“初的状态有变化。”陶乐开门见山。
第五席没有回头,手上的动作依然稳定“共生体告诉你了。”
“你早就知道?”
“因果线上看得到。”她将那截扭曲的因果碎片放入回收皿,“七天前,初消散的那一刻,他的意识轨迹并没有完全终止——不是在共生体里,是在更远的地方,更深的维度。我当时不确定,现在共生体的感知证实了。”
她转身,看着陶乐“你想用怀表的最后一次选择权,去回应他的等待。”
这不是疑问。
“嗯。”
“你知道这意味着什么吗?”第五席的声音没有责备,只是陈述,“怀表的三根指针分别代表‘过去’、‘现在’、‘未来’。前两次你分别拨动了‘过去’(时间倒流)和‘现在’(琥珀共振)。第三次拨动‘未来’,代价不只是能源——你会失去对‘未来’的感知能力。”
陶乐沉默了几秒。
“失去感知能力……具体是什么?”
“你将无法预知任何选择的后果。”第五席说,“不是失去预知未来的能力——你本来也没有。是你对因果的‘本能直觉’会被剥夺。现在你能在关键时刻做出正确决定,不只是因为理性分析,是因为你作为人性坐标,对‘什么该做’有一种近乎本能的感知。这种感知,在拨动‘未来’指针后,会彻底消失。”

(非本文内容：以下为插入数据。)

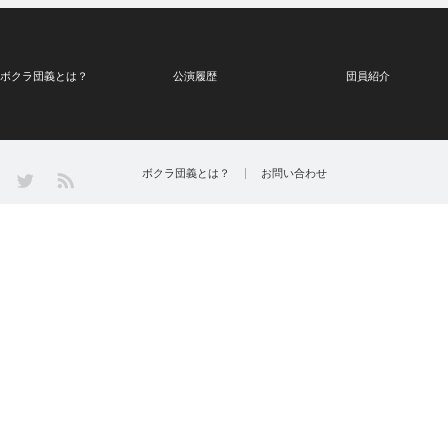
ボクラ団義とは？
公演履歴
団員紹介
Twitter
ボクラ団義とは？
お問い合わせ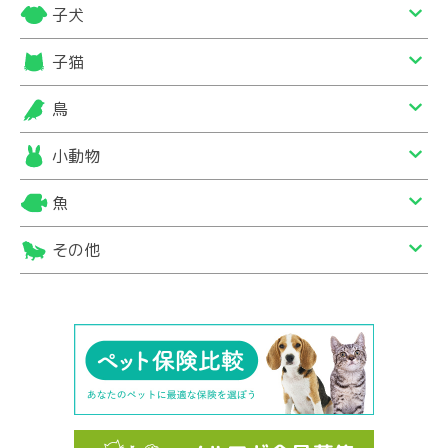
子犬
子猫
鳥
小動物
魚
その他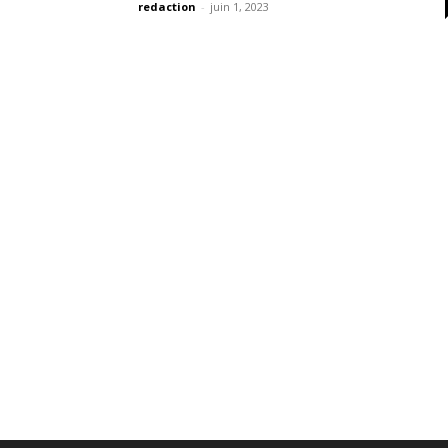
redaction
-
juin 1, 2023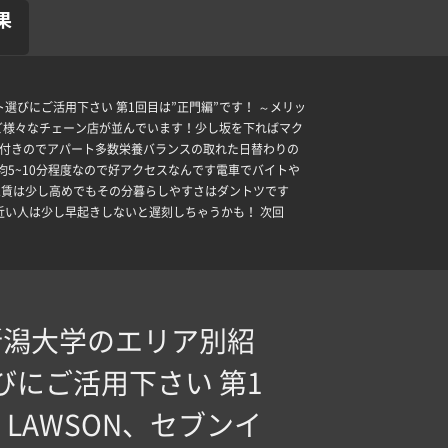
果
にご活用下さい️ 第1回目は”正門編”です！ ～メリッ
）など様々なチェーン店が並んでいます！少し坂を下ればマク
飯付きのでアパート多数栄養バランスの取れた日替わりの
5~10分程度なので好アクセスなんです電車でバイトや
分家賃は少し高めでもその分暮らしやすさはダントツです
近い人は少し早起きしないと遅刻しちゃうかも！ 次回
新潟大学のエリア別紹
ご活用下さい️ 第1
LAWSON、セブンイ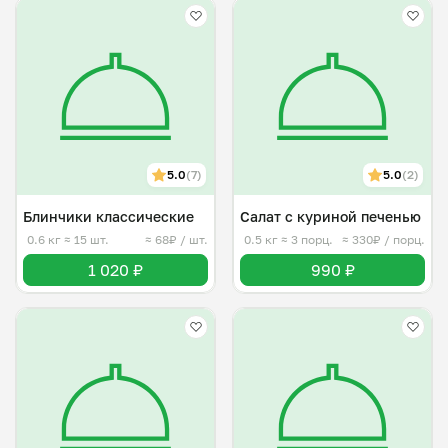
5.0
(7)
5.0
(2)
Блинчики классические
Салат с куриной печенью
0.6 кг
≈ 15 шт.
≈ 68₽ / шт.
0.5 кг
≈ 3 порц.
≈ 330₽ / порц.
1 020 ₽
990 ₽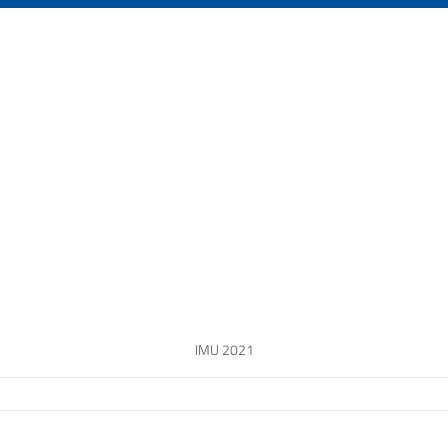
IMU 2021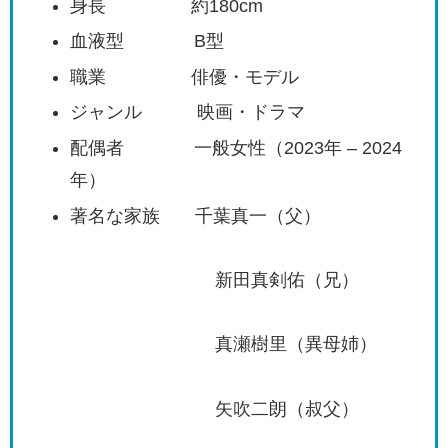
身長 約180cm
血液型 B型
職業 俳優・モデル
ジャンル 映画・ドラマ
配偶者 一般女性（2023年 – 2024
年）
著名な家族 千葉真一（父）
新田真剣佑（兄）
真瀬樹里（異母姉）
矢吹二朗（叔父）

她顿了顿“你会变成一个普通的外卖员。不,比普通人更糟——普通人至少能凭经验判断对错。你会连经验判断的能力都失去,因为你不知道哪个经验是‘有效’的。”
陶乐沉默。
很久。
然后他说“初等了一千年。他的残留意识还在等。如果我不回应,他还要等多久?”
第五席没有回答。
“而且,”陶乐低头看着怀表,“零号把选择权留给我,不是让我留着当护身符。是让我在需要的时候,别犹豫。”
他抬头“现在就是需要的时候。”
第五席看着他的眼睛。
她看到了决心,也看到了恐惧——不是对失去感知能力的恐惧,是对“回应得太晚”的恐惧。
一千年。
太久了。
“我帮你。”她说。
---
推演需要三个人。
第五席的因果洞察,定位初的意识残留指向的目标。
第六席的技术解析,构建稳定的共鸣通道。
以及陶乐的人性坐标,作为“回应”的主体。
“还有一个问题。”第六席一边调试设备一边说,“我们不知道初在等什么。可能是某个人、某个文明、某个未完成的任务。如果贸然把陶乐的回应投射过去,可能不对频。”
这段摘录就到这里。